Ancak vebadan çok daha ciddi olan kolera idi. Kolera, Rusya'da özellikle kötü bir sicile sahipti. 1823 ve 1922 arasındaki yüz yılın elli beşinde ortaya çıktı ve bu süre zarfında beş buçuk milyon insanın yakalandığı ve 2.2 milyonun hastalığa yenildiği tahmin ediliyor. 1915'te, cephede ve ülke içinde 30.000'den fazla kolera vakası oldu. Nisan 1918'de Astrakhan ve Saratov'da yeni bir salgın patlak verdi. Geleneksel olduğu gibi su yollarını takip etmedi, demiryolu hatlarını takip etti. Salgın 30 ili kapladıktan sonra,   o yılın Temmuz veAğustos ayında doruğuna ulaştı. Salgın hafif karakterliydi ve kış aylarında azaldı. 1920'de Rostov odaklı başka bir salgın daha oldu. Bu salgın, alt Volga bölgesinde Temmuz 1921'de zirveye ulaştı.

Epidemiyolojik önlemler çoğunlukla aşılama  uygulamasından oluşuyordu. 1922'de Kızıl Ordu'nun tamamı da dahil olmak üzere on milyon kişi aşılandı. Su temini kaynakları ve kanalizasyon sistemleri o zaman mümkün olduğunca kontrol edildi ve temizlendi. 1923 ve 1926 yılları arasında birkaç izole vaka görüldü, ancak 1927'den sonra kolera tamamen kayboldu. 

Tifo ateşi ve dizanteri ile ilgili durum böyle değildir . Her iki hastalık da yetersiz su kaynakları ve gıda maddelerinin verimsiz kontrolü sonucunda Çar Rusyasın'da salgındı. 1914 öncesi ortalama tifo morbiditesi her 10.000 kişi için yaklaşık 25'di ve dizanteri oranı biraz daha yüksekti. İç Savaş sırasında sıhhi koşullar o kadar kötüleşti ki, her iki hastalıktan da hastalık oranı iki katına çıktı. Savaş öncesi koşullara 1922'de ulaşıldı ve o zamandan beri her iki hastalık vakasında yavaş bir azalma oldu. .... 1940 yılında   RSFSR, Ukrayna ve Beyaz Rusyada her on sivilden biri aşılandı. 1941'e gelindiğinde, morbidite, Birinci Dünya Savaşı'ndan önce olan oranın beşte birinden daha azdı, ancak hastalık hala endişe kaynağıydı. Aynı şey, ülkenin özellikle güney ve doğu kesimlerinde, dizanteri için de geçerlidir. 

Çiçek hastalığı, aşılama yoluyla kontrol edilebilen önlenebilir bir hastalıktır.

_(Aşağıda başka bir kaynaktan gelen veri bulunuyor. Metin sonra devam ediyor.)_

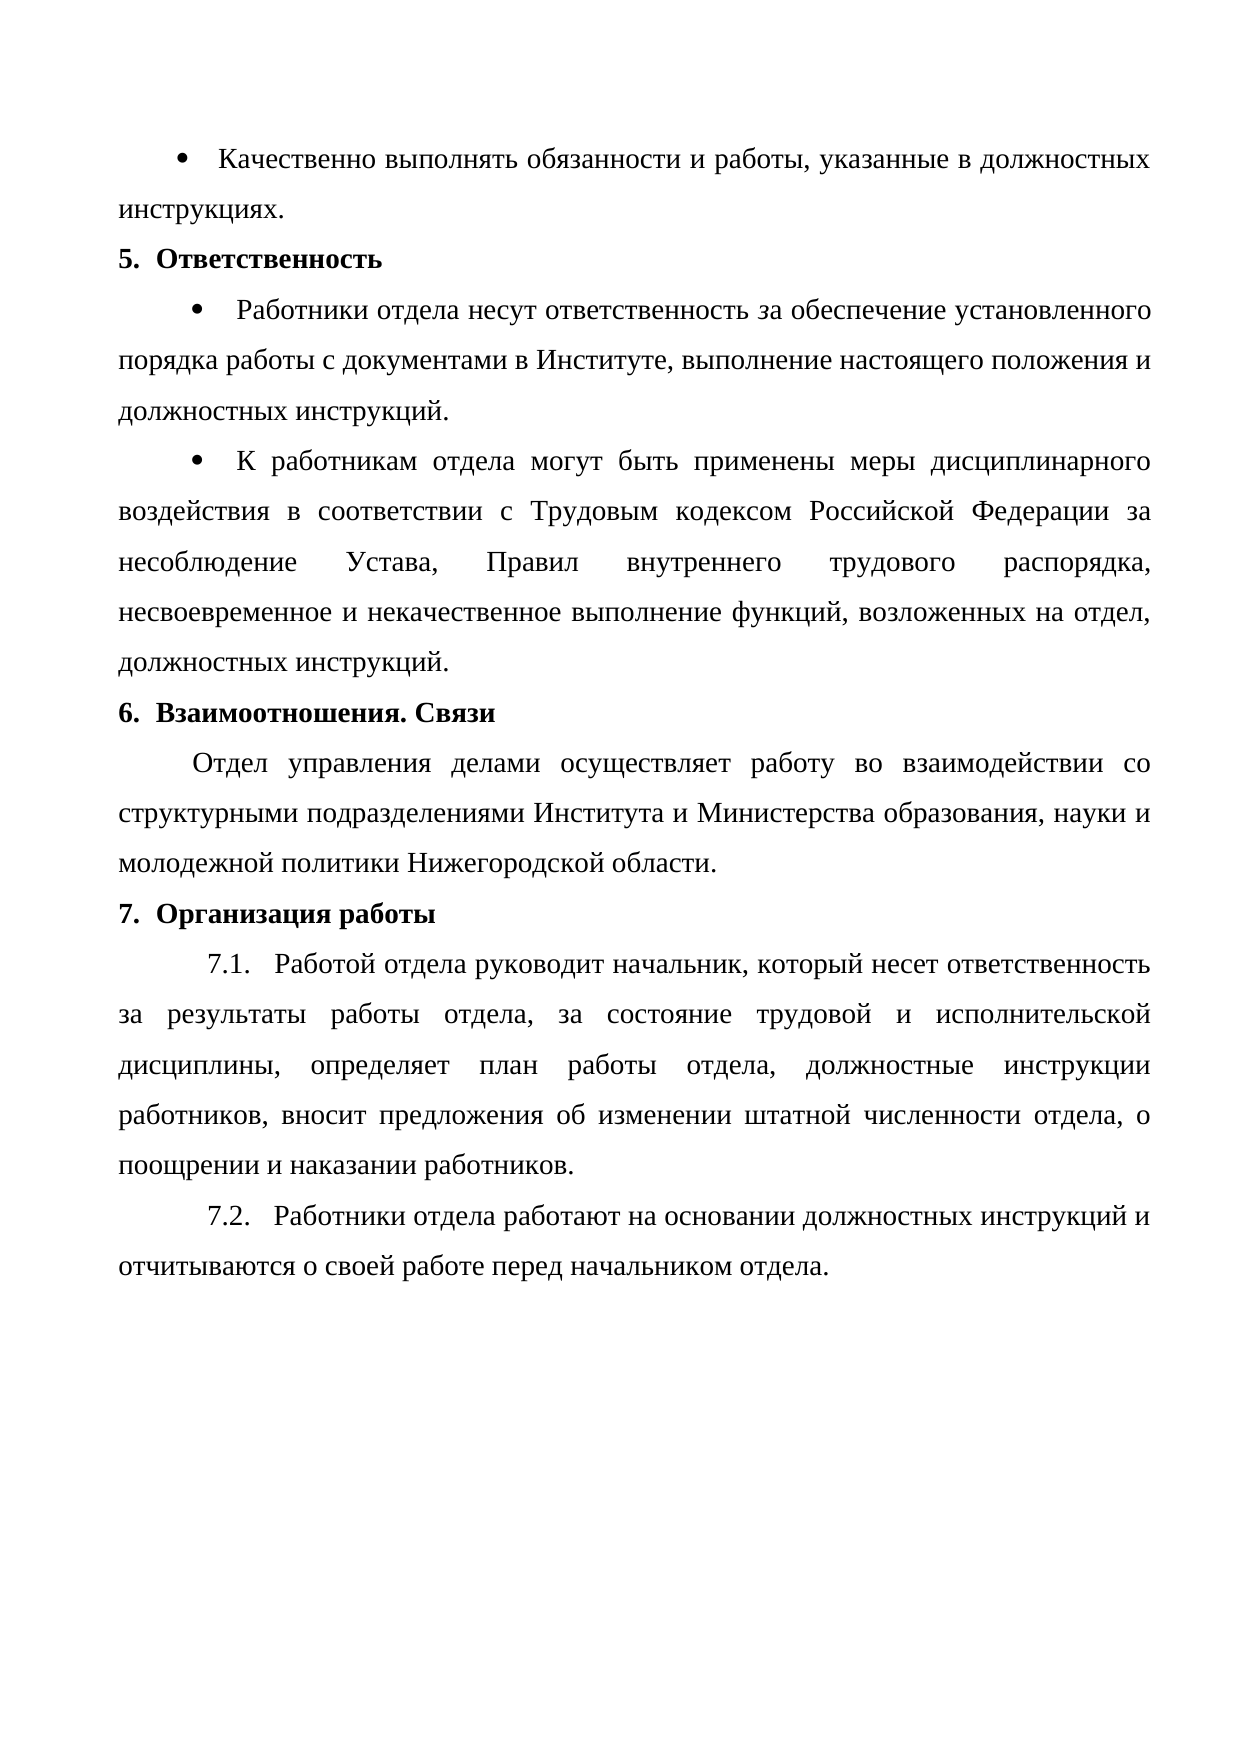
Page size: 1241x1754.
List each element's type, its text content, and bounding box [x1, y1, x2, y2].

list Организация работы [118, 896, 1152, 929]
list Взаимоотношения. Связи [118, 695, 1152, 728]
list Работники отдела несут ответственность за обеспечение установленного порядка работы с документами в Институте, выполнение настоящего положения и должностных инструкций. [118, 292, 1152, 426]
text Отдел управления делами осуществляет работу во взаимодействии со структурными подразделениями Института и Министерства образования, науки и молодежной политики Нижегородской области. [118, 745, 1152, 879]
list Работой отдела руководит начальник, который несет ответственность за результаты работы отдела, за состояние трудовой и исполнительской дисциплины, определяет план работы отдела, должностные инструкции работников, вносит предложения об изменении штатной численности отдела, о поощрении и наказании работников. [118, 946, 1152, 1181]
list Качественно выполнять обязанности и работы, указанные в должностных инструкциях. [118, 141, 1152, 225]
list Работники отдела работают на основании должностных инструкций и отчитываются о своей работе перед начальником отдела. [118, 1198, 1152, 1282]
list Ответственность [118, 242, 1152, 275]
list К работникам отдела могут быть применены меры дисциплинарного воздействия в соответствии с Трудовым кодексом Российской Федерации за несоблюдение Устава, Правил внутреннего трудового распорядка, несвоевременное и некачественное выполнение функций, возложенных на отдел, должностных инструкций. [118, 443, 1152, 678]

Çarlık Rusya'sının aşı lanmayı zorunlu kılan yasası yoktu, ancak Zemstvo yetkilileri nüfusu aşılamaya çalıştı ve düzenli aşı kampanyaları yürüttü …. Birinci Dünya Savaşı sırasında Zemstvo doktorları seferber edildi. Sonuç olarak aşılama ihmal edildi ve 1915'te çiçek hastalığı salgını patlak verdi. Ertesi yıl azaldı, 1919'da tekrar alevlendi ve 1920'de 150.000'den fazla vaka ile doruğa ulaştı. 1919 yılında aşılama zorunlu hale getirildi ve 1936 ya gelindiğinde 10 milyondan fazla  kişi aşılandı ve her yıl yeniden aşı ediliyordu. ... 1939'a gelindiğinde hastalık tamamen aşılmıştı. RSFSC nin 1939 yasası ebeveynleri çocukların yaşamlarının ilk yılında aşılanmasını, dört ve beş, on ve onbir yaşlarında  yeniden aşılanma sından sorumlu tutuyordu. On sekiz ila yirmi yaşları arasında tekrar aşılama gerekiyordu. 

Hiç yorum yok

Blogger tarafından desteklenmektedir.